Pen Yun Ivy was later found to have died from “multiple sharp-force injuries.”
Pen Jung Tracy dismembered the corpse of her sister. She tried and failed to dissolve parts of Pen Yun Ivy’s corpse.
Two days later
Shortly after 6 a.m. on March 10, 2020, the Port Coquitlam Fire Department rolled to Minnekhada Park after getting a report of a suspicious fire.
Pen Jung Tracy had put body parts in metal pots and set them on fire. She seemed “distant and withdrawn.” She told a firefighter she was trying to “get rid of this.”
In searching her car, investigators found gloves, four plastic bags with blood, three shovels, cooking pots, safety goggles, and a headlamp with blood on it.
Pen Jung Tracy felt that people were spying on her. She also heard voices that gave her commands, according to her mother.
Pen Jung Tracy thought her sister worked for the Canadian Government who were actually aliens trying to kill her, according to Dr. Andrew Kolchak, a forensic psychiatrist retained by the defence.
Pen Jung Tracy received messages from God telling her to kill her sister. “She began to believe that it was her only chance because if she [didn’t] succeed her sister [would] kill her,” according to Kolchak.
There is a possibility that Pen Jung Tracy “harbored animosity towards her sister based in non-psychotic beliefs,” according to Kolchak, who noted their frequent arguments.
“. . . at the time of the offense, [Pen Jung Tracy] may have been angry at the victim and harmed her in the heat of her anger,” Kolchak stated.

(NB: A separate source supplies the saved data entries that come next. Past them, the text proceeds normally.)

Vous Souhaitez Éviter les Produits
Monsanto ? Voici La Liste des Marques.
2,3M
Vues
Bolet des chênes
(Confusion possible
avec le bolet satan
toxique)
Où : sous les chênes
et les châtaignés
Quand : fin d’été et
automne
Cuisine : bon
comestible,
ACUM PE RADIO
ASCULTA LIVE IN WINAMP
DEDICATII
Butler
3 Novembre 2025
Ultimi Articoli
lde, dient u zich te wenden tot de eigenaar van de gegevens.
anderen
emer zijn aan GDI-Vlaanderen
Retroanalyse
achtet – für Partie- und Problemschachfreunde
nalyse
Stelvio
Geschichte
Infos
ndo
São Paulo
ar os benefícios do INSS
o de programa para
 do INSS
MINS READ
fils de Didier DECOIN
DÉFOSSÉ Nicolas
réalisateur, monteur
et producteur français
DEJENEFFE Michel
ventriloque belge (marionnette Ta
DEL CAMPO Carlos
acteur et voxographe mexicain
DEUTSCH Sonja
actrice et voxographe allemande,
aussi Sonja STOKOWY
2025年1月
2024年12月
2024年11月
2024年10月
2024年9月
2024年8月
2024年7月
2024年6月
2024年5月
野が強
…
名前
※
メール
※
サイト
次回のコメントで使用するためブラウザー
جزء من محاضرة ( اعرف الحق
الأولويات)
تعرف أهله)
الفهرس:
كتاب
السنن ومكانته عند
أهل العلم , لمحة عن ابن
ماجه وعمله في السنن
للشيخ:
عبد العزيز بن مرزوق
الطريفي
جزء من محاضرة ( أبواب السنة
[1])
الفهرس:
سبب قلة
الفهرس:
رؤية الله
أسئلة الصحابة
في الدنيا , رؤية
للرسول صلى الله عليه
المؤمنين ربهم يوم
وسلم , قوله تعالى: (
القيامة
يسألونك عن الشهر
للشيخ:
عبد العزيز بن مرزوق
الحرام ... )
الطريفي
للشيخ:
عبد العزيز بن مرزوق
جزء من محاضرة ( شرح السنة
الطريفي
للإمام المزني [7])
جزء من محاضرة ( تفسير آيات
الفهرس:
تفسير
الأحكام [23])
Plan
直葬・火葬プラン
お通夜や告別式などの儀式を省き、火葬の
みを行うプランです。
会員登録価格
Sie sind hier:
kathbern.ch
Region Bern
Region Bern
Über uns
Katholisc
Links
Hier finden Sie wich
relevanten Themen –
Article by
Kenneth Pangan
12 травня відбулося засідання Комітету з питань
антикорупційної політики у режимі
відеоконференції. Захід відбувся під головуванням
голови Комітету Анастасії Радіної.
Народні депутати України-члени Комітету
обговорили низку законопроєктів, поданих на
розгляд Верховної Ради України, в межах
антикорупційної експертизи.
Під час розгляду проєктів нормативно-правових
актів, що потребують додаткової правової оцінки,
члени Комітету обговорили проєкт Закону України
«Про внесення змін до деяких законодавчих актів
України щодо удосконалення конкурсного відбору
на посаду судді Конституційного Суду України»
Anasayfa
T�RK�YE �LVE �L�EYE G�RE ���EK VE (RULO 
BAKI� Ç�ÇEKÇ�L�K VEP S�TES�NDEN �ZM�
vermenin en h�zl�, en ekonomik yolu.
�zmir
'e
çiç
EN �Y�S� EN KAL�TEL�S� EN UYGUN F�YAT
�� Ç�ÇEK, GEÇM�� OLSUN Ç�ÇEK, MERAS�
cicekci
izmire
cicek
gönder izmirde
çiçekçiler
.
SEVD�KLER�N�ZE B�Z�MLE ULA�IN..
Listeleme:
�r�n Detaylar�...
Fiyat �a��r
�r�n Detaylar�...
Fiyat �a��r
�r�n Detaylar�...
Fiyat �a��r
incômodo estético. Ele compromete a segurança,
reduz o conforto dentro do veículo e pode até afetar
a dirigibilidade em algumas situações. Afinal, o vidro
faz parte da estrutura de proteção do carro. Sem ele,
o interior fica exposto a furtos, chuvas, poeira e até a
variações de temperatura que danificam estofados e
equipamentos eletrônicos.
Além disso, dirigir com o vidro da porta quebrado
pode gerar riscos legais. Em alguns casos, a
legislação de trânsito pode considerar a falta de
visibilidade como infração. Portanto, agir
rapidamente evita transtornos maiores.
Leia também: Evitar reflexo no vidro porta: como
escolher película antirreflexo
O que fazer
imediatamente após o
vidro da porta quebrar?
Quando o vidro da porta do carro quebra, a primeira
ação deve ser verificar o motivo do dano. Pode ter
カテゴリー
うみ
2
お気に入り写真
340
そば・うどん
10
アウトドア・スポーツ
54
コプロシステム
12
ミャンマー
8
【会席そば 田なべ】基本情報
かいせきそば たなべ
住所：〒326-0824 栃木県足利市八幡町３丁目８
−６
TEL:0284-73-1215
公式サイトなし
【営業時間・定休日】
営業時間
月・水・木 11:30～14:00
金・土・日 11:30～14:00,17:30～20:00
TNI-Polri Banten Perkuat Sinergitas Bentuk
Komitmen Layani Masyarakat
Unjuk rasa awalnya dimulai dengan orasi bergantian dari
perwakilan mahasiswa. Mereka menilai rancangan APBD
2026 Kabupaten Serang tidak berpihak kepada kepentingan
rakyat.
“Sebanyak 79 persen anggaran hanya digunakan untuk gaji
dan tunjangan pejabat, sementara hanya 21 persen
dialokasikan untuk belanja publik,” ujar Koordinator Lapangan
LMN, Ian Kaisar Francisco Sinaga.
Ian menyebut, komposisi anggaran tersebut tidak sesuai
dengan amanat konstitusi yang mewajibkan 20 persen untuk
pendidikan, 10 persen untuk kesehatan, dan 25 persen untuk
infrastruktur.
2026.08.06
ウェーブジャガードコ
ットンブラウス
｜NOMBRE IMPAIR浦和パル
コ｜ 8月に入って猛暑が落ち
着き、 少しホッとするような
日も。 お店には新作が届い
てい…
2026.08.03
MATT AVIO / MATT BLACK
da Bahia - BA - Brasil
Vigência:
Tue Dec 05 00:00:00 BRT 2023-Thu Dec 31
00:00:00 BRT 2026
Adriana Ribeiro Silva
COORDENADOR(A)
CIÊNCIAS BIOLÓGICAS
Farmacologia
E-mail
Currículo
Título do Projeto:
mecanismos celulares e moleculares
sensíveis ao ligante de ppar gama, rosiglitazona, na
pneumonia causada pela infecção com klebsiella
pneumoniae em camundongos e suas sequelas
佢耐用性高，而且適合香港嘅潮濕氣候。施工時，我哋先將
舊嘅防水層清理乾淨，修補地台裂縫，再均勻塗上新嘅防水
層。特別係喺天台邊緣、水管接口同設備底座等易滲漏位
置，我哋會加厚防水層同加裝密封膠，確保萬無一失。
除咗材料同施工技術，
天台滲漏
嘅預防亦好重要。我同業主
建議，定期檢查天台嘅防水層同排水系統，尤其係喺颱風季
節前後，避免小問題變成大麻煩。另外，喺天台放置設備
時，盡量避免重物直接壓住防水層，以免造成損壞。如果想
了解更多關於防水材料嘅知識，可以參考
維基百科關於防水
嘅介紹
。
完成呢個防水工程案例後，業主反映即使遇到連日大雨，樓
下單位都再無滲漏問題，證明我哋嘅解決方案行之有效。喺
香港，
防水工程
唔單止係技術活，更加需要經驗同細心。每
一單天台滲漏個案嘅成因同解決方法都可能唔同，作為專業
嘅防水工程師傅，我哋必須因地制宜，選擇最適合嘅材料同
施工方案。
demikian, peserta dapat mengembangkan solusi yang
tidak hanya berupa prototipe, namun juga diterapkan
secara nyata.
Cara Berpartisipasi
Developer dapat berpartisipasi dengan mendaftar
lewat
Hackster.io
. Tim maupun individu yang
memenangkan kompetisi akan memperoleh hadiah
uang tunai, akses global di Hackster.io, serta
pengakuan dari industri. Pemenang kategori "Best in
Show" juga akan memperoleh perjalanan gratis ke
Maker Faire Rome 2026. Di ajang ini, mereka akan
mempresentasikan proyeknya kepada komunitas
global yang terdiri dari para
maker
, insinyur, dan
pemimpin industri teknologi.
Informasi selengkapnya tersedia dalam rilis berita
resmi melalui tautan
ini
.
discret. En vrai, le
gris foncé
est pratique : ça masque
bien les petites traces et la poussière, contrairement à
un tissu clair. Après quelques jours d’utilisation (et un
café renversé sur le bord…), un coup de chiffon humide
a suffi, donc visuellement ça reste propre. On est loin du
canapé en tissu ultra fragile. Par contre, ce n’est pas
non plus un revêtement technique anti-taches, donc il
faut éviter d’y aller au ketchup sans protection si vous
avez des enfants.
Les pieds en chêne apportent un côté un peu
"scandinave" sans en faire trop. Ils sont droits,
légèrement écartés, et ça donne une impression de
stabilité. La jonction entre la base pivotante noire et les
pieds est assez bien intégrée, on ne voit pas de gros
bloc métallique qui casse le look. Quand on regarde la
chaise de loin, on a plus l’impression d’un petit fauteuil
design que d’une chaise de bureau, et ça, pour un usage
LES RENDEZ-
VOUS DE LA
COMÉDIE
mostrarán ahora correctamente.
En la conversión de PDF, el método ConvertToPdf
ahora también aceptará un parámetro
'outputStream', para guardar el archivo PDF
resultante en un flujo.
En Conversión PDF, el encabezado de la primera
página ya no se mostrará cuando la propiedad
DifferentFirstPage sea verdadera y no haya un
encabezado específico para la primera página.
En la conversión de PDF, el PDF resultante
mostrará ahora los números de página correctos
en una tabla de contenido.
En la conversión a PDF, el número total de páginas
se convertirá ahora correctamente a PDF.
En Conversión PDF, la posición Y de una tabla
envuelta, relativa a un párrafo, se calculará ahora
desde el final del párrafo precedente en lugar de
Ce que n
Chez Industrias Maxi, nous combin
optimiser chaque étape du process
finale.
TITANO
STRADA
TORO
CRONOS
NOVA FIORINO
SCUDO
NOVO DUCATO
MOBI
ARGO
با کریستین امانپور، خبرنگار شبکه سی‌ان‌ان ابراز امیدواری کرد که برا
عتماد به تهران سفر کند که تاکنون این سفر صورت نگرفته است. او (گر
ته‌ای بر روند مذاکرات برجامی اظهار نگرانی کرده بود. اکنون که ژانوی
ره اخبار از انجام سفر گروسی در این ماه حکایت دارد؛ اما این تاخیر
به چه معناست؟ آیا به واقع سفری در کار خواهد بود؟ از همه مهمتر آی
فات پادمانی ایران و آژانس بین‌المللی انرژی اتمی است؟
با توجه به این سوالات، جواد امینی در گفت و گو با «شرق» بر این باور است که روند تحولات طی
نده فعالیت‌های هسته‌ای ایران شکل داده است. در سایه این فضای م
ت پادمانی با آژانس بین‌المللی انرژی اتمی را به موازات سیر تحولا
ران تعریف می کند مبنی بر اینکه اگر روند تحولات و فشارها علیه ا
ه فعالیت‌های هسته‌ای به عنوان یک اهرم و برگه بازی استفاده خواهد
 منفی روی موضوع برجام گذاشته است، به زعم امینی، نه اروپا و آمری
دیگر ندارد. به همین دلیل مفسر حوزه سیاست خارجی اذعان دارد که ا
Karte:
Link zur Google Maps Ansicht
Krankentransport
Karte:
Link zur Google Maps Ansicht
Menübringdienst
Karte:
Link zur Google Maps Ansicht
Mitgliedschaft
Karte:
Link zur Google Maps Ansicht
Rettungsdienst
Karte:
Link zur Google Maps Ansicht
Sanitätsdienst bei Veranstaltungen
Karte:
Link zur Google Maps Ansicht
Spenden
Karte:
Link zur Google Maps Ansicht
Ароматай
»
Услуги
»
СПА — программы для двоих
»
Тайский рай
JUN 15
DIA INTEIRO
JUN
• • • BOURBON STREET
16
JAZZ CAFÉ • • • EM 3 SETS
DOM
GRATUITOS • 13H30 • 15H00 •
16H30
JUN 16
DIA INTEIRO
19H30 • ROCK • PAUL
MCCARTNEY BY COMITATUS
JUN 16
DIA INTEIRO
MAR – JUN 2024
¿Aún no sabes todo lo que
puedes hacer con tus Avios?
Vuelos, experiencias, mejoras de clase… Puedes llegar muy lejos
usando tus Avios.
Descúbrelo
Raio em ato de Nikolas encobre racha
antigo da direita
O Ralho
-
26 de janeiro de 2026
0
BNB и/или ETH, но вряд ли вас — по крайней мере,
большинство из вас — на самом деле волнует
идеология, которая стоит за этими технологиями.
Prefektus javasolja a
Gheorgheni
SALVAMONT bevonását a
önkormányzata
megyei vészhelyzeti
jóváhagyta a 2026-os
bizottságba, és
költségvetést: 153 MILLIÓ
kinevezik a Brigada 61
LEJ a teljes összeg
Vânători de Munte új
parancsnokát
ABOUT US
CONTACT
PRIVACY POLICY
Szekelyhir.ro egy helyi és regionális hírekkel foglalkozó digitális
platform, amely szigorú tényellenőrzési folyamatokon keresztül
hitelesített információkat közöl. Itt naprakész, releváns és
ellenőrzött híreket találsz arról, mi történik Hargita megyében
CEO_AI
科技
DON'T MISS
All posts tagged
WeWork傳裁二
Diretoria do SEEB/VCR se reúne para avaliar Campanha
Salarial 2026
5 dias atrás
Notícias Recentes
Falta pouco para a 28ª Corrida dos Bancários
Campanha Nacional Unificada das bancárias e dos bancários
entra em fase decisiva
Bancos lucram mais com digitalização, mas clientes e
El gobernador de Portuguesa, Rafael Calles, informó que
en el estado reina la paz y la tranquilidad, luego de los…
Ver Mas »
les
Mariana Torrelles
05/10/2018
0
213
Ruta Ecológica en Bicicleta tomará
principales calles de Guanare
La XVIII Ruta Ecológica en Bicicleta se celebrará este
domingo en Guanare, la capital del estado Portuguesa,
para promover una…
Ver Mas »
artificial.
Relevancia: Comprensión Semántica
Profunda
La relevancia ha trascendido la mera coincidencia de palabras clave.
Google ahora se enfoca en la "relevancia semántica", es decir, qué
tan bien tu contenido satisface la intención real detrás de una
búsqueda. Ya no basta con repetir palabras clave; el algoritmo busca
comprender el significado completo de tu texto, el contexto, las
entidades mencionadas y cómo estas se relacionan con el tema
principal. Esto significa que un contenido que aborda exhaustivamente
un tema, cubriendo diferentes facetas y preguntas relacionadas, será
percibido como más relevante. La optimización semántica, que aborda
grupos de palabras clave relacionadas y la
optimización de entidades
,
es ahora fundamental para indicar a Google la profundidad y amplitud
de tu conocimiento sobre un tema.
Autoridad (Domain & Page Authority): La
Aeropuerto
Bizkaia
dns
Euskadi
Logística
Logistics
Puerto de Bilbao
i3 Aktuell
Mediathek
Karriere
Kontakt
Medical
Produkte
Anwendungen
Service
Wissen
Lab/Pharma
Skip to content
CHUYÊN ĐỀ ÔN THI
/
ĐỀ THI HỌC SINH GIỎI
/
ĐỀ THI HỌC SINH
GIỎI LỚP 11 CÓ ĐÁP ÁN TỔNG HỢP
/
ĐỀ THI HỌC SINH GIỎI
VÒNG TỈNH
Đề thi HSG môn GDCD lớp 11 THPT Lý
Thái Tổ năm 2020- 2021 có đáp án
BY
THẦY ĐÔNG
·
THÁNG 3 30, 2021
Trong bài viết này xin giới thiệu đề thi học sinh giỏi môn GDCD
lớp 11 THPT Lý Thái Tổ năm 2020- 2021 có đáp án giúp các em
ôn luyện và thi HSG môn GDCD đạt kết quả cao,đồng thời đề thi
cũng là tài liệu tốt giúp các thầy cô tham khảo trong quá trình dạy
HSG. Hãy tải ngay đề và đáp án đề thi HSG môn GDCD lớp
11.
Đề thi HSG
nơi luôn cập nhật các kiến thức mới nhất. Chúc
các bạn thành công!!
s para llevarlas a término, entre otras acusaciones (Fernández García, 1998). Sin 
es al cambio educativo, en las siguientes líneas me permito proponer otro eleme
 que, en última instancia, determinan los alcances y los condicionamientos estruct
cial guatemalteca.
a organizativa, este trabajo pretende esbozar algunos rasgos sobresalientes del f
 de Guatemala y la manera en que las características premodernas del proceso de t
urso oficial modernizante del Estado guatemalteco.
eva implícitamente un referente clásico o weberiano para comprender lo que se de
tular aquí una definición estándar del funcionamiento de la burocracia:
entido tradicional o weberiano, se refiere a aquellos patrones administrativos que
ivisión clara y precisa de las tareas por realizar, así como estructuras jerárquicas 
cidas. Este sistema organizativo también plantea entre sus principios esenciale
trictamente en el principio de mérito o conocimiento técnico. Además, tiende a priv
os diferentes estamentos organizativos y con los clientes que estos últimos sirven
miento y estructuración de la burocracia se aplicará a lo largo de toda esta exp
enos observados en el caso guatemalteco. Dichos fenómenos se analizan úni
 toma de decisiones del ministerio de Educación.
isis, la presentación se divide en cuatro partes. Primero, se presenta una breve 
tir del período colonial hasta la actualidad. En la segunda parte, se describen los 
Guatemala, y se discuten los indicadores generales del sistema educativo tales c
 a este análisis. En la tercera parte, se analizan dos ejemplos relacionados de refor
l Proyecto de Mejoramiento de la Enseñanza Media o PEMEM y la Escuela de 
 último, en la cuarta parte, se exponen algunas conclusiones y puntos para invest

However, when considering the depth, breadth and intensity of Pen Jung Tracy’s psychotic experiences, she likely acted to: “protect herself from danger befalling on her from her sister Ivy whom [Pen Jung Tracy] believed was an impostor,” Kolchak concluded.
Pen Jung Tracy didn’t think of any other way to save herself, according to her own report.
The psychiatrist who represented the Crown, Dr. Rakesh Lamba, agreed that Pen Jung Tracy was suffering from schizophrenia at the time of the murder.
Pen Jung Tracy suffered from auditory hallucinations and paranoid delusions stemming from paranoid schizophrenia, a progressive, neuro-degenerative brain disease, according to Lamba.
Following a head in jury in 2004 or 2005, Pen Jung Tracy also suffered from what is commonly known as chronic pain disorder, an ailment which caused chronic headaches and increasingly common periods of insomnia.
She also likely suffers from major depression, according to Lamba.
“[Pen Jung Tracy] did not receive a diagnosis or treatment for schizophrenia prior to the alleged index offence,” Lamba noted.
“Both schizophrenia and chronic pain are by definition and by their natural course, chronic persistent conditions. These were both likely present in Ms. Chen at the time of the alleged murder.”
Pen Jung Tracy’s decision to cut and try to burn her sister’s body were, “driven by the delusional belief that her sister would come back alive if she did not do so. . . . she was unable to consider the moral wrongfulness of these actions.”